What the paper doesn't mean
It is tempting to read Apple's results as a death knell for practical AI. That would be a mistake. For example legal practice, where speed, recall and first-draft quality can matter just as much as philosophical “thinking”.
- Statistical text prediction is exactly what lawyers need in a lot of cases. If a model can draft a solid skeleton argument or summarise a 200-page contract in seconds, the fact that it relies on probability rather than reasoning is irrelevant—provided a qualified lawyer reviews the output - something that automation can be used to assist with.
- Humans remain the circuit-breakers. The paper's own findings show LRMs cannot guarantee correctness on long, compositional tasks. The remedy is not to scrap LLMs, but to embed them inside workflows where experts validate, annotate and, where necessary, override.
How Legavee turns limitation into leverage
At Legavee we want to build exactly those workflows for UK-based firms:
- Matter - your personal legal assistant
- Instant document analysis with key obligations highlighted
- Smart drafting that inserts accurate legislation references
- Case-management dashboards that keep every deadline visible
- Human-in-the-loop by design - every AI suggestion surfaces source passages. “AI you can trust” isn't a slogan; it's a workflow.

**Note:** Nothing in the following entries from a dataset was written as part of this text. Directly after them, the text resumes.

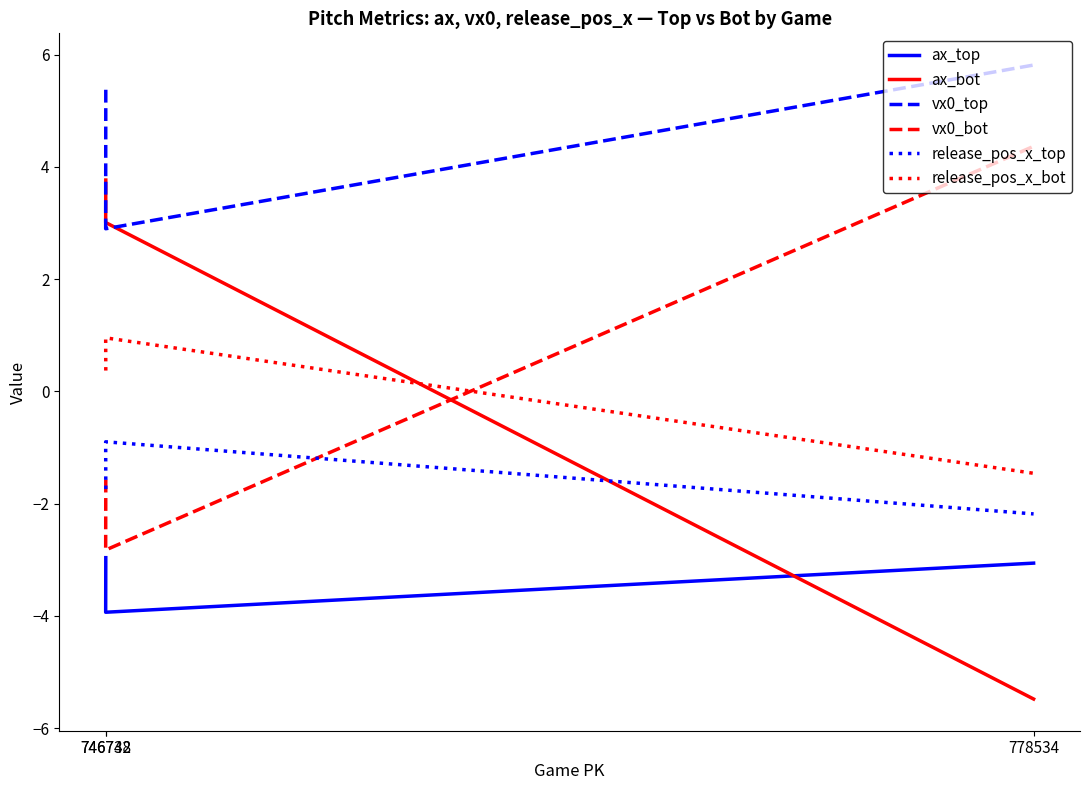

List the series in order of their peak value, lowest first.

ax_top, release_pos_x_top, release_pos_x_bot, ax_bot, vx0_bot, vx0_top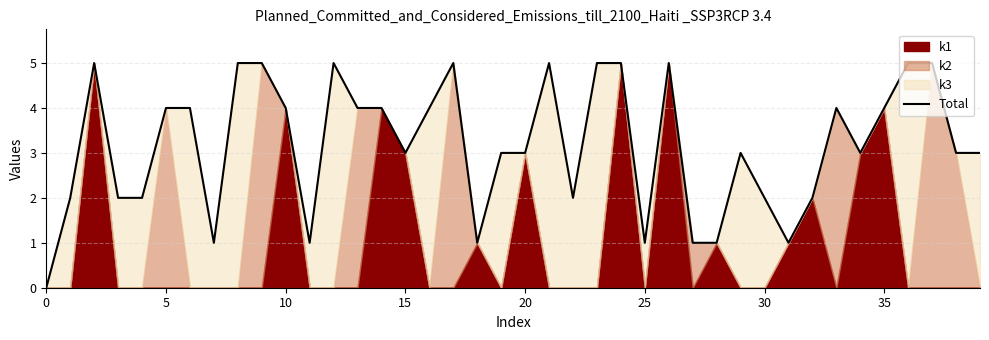

Is it true that Total equals 3 at 20?

True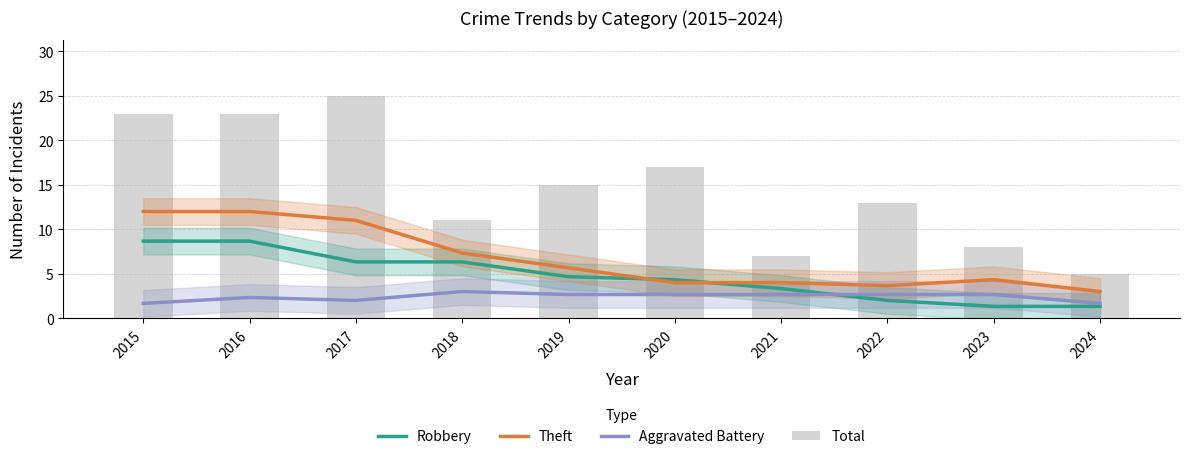

True or false: Theft has a value of 2.5 at 2019.

False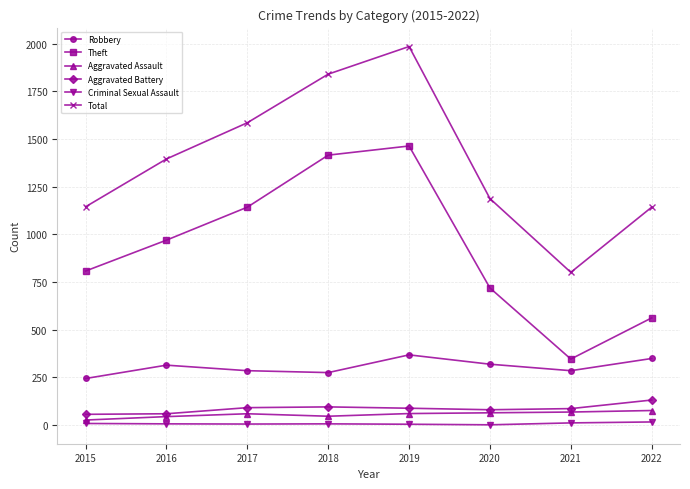

At how many categories does at least one series exceed 461?

8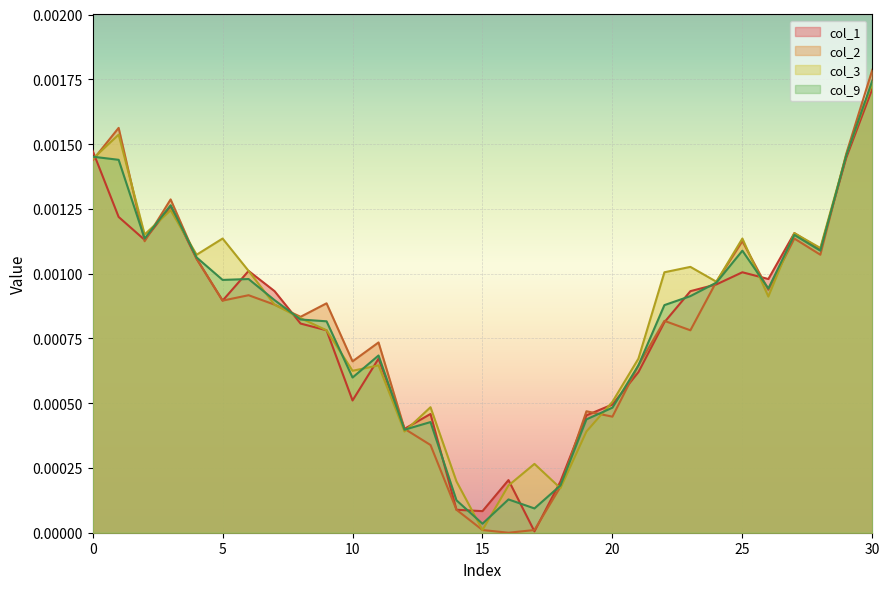

At which category does col_3 reach its first local peak?

1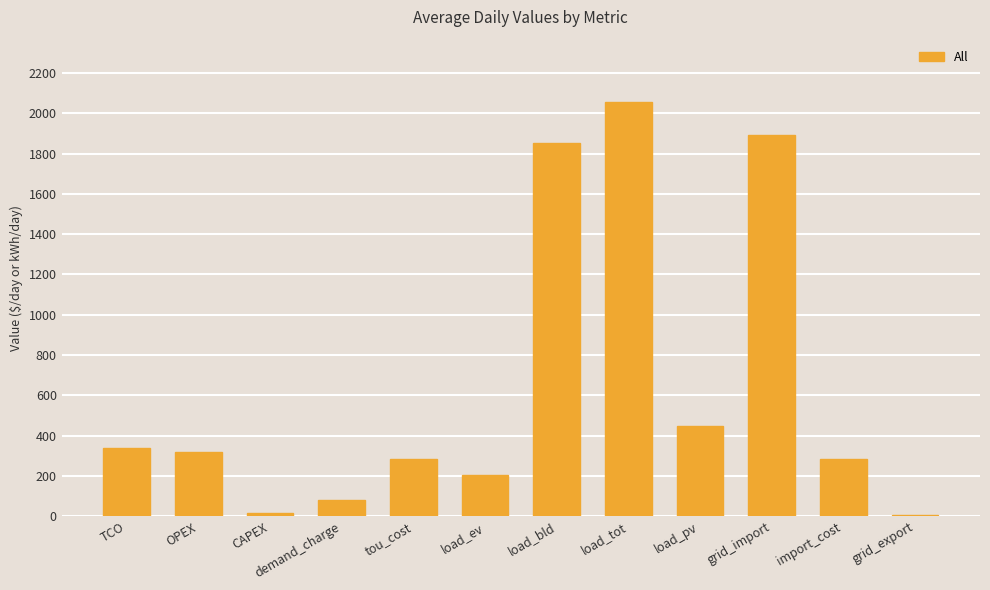

Where does the data first go above 318?

TCO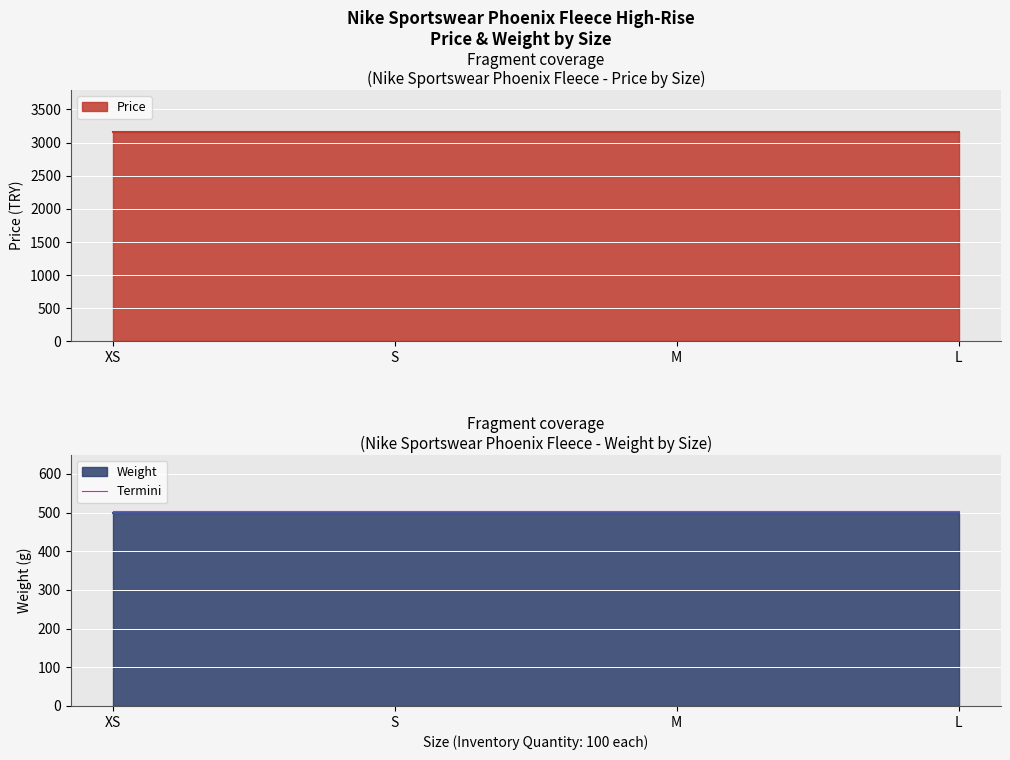

The value of Weight at S is 500.0. True or false?

True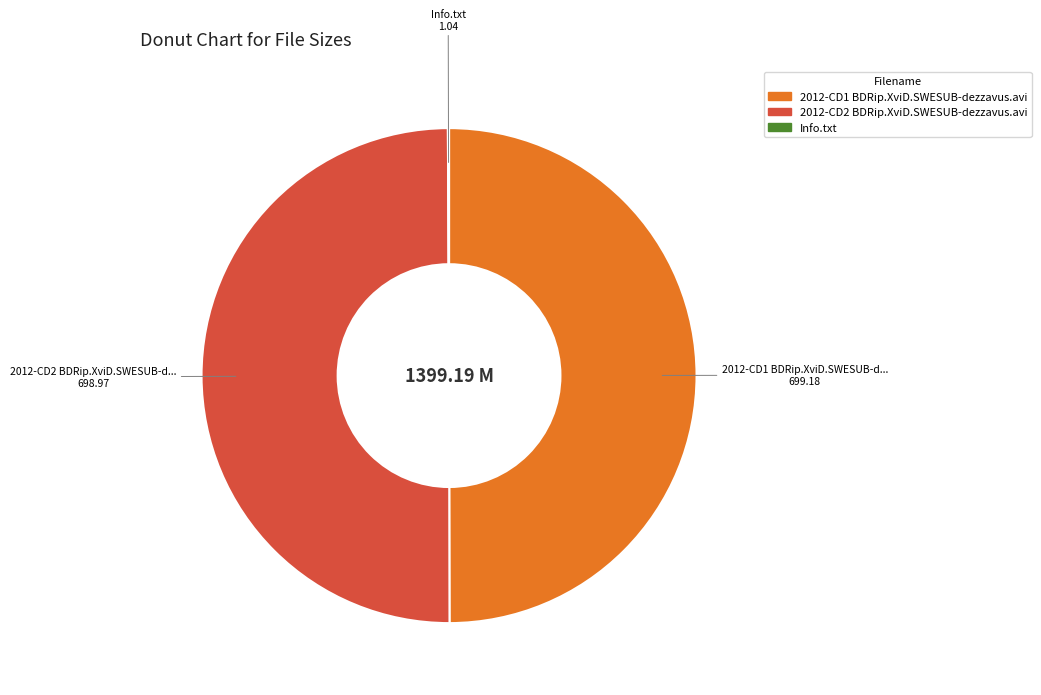

Combined, do 2012-CD1 BDRip.XviD.SWESUB-dezzavus.avi and 2012-CD2 BDRip.XviD.SWESUB-dezzavus.avi account for over 50%?

Yes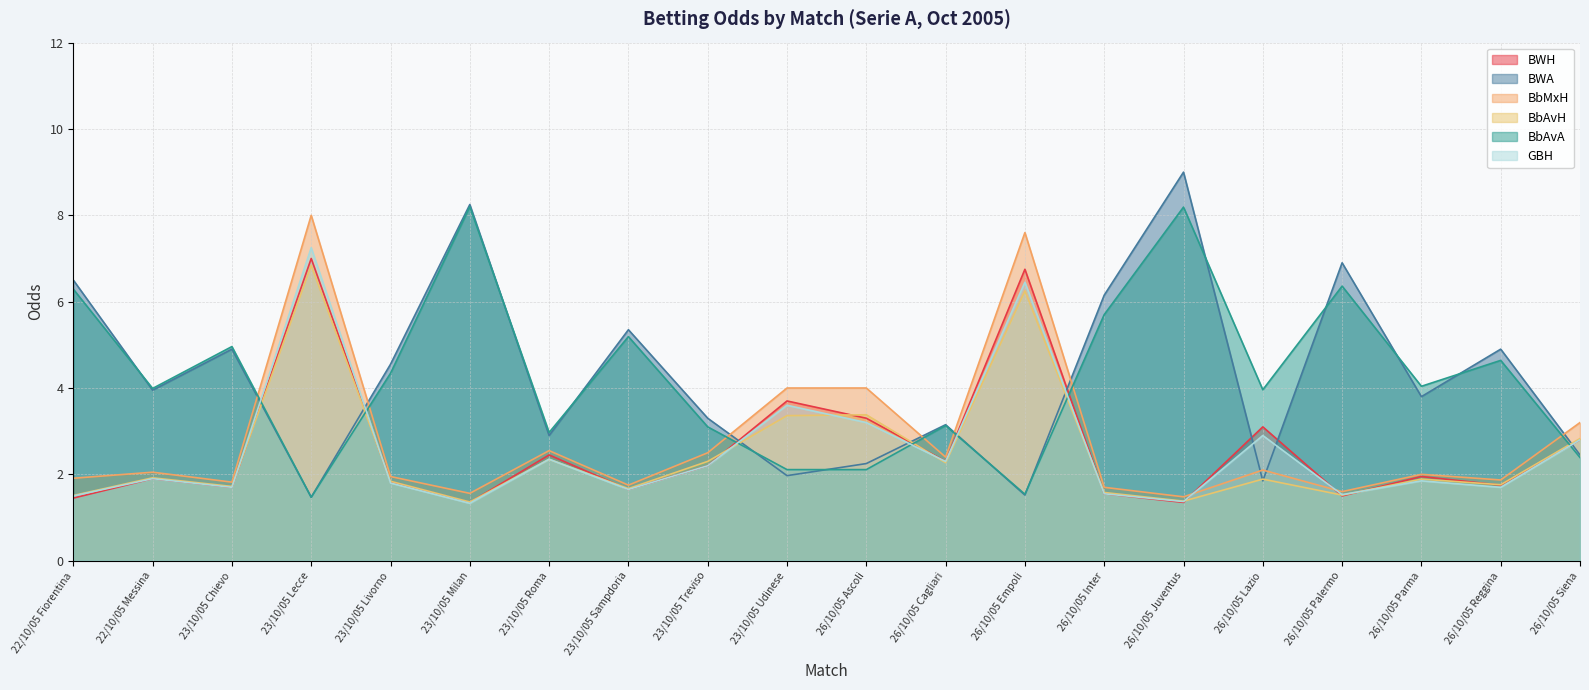

Where is BbAvA nearest to the value 4?

22/10/05 Messina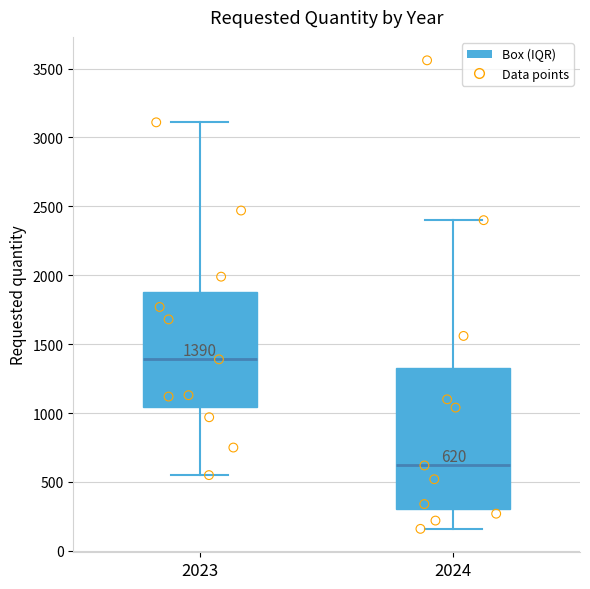

Which box has the lowest median line?

2024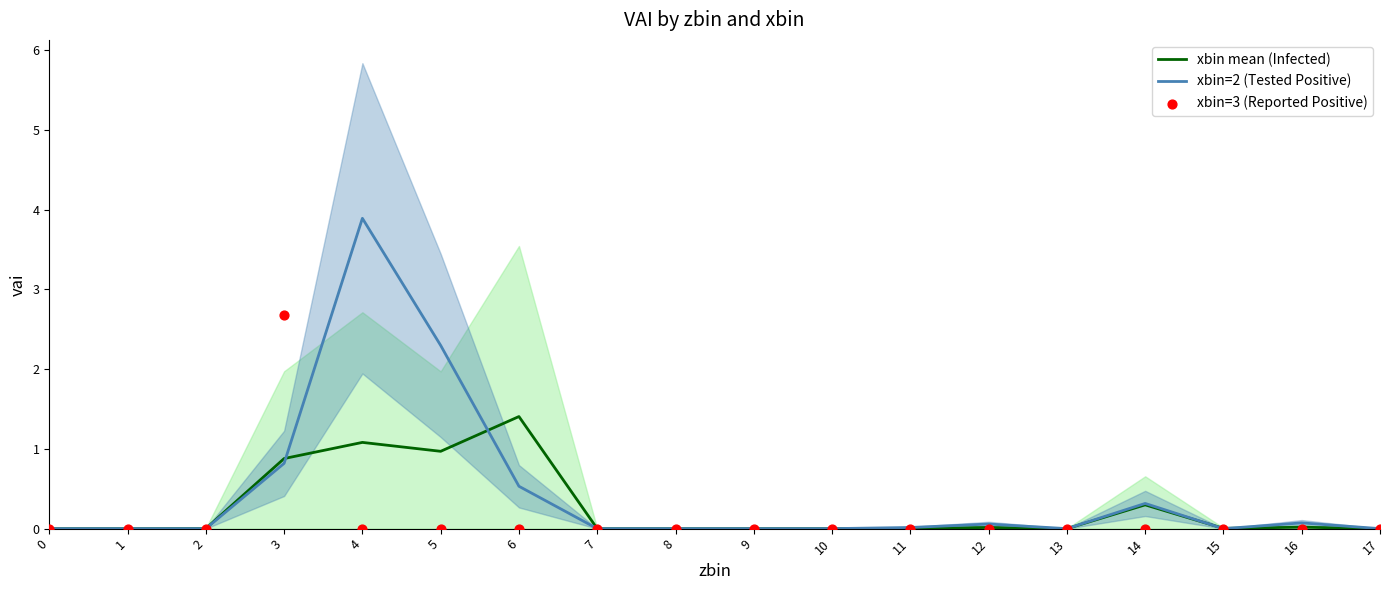

What is the total value across all series at 6?

1.9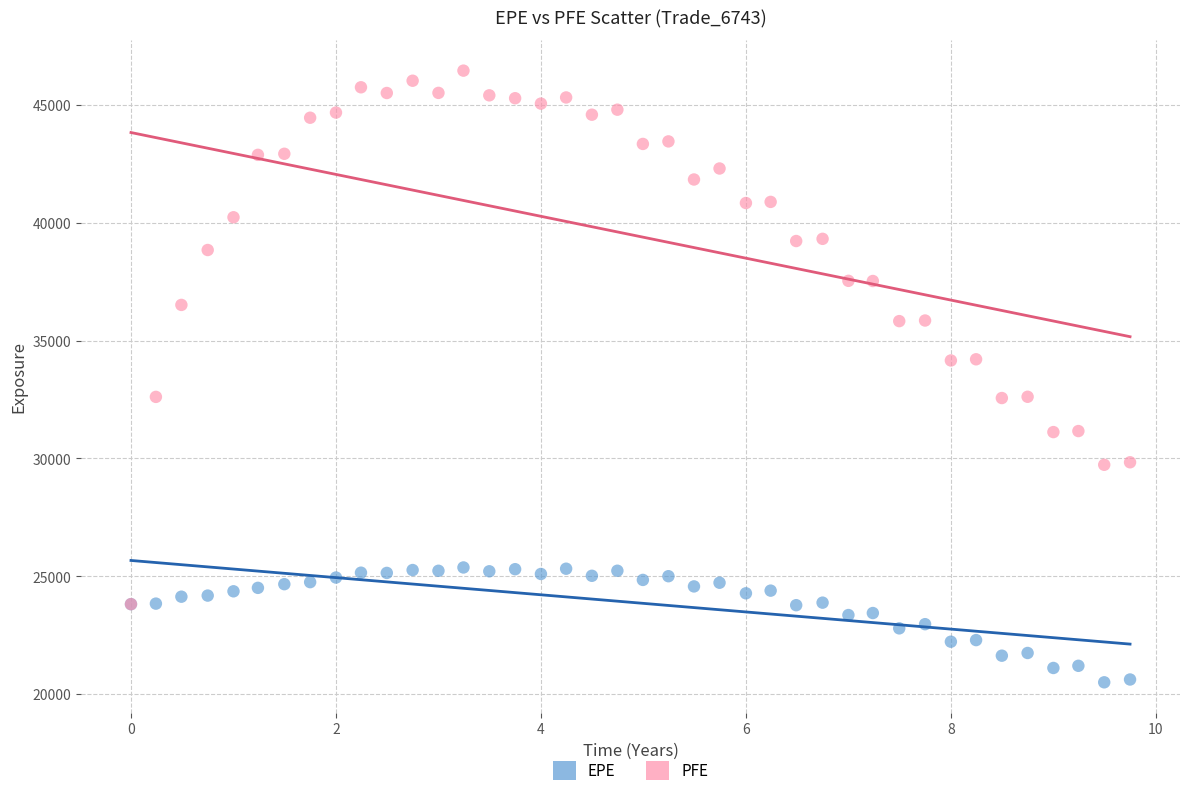

What are all the series names shown in the legend?

EPE, PFE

By handing the mundane eighty per cent of a matter to machines, Legavee lets solicitors focus on advocacy and strategy—“software that lets lawyers practise law again”.
Reconciling Apple's findings with day-to-day legal AI
Apple's observation | Practical implication |
---|---|
Collapse at high compositional depth - LRMs fail on long multistep puzzles | Break drafting into smaller verified chunks; apply rule-based post-processing before sign-off. |
Over-thinking on easy tasks | Use concise prompting and token limits; favour retrieval-augmented generation over blind CoT. |
Token-efficiency matters | Default to lighter models for routine clauses; escalate to larger LRMs only when complexity and deadlines justify the cost. |
A realistic manifesto
- LLMs don't think - but they produce: treat outputs as drafts, not verdicts.
- Experts add the judgment: every automated step must surface provenance for a lawyer's review.
- System design beats scale: smaller, well-scaffolded models under tight governance out-perform sprawling “reasoners” in real-world reliability.
Apple's researchers have done the profession a service by quantifying where the magic ends. At Legavee we take the next step: turning that knowledge into robust, auditable tooling that frees lawyers from the drudgery without ever outsourcing the thinking.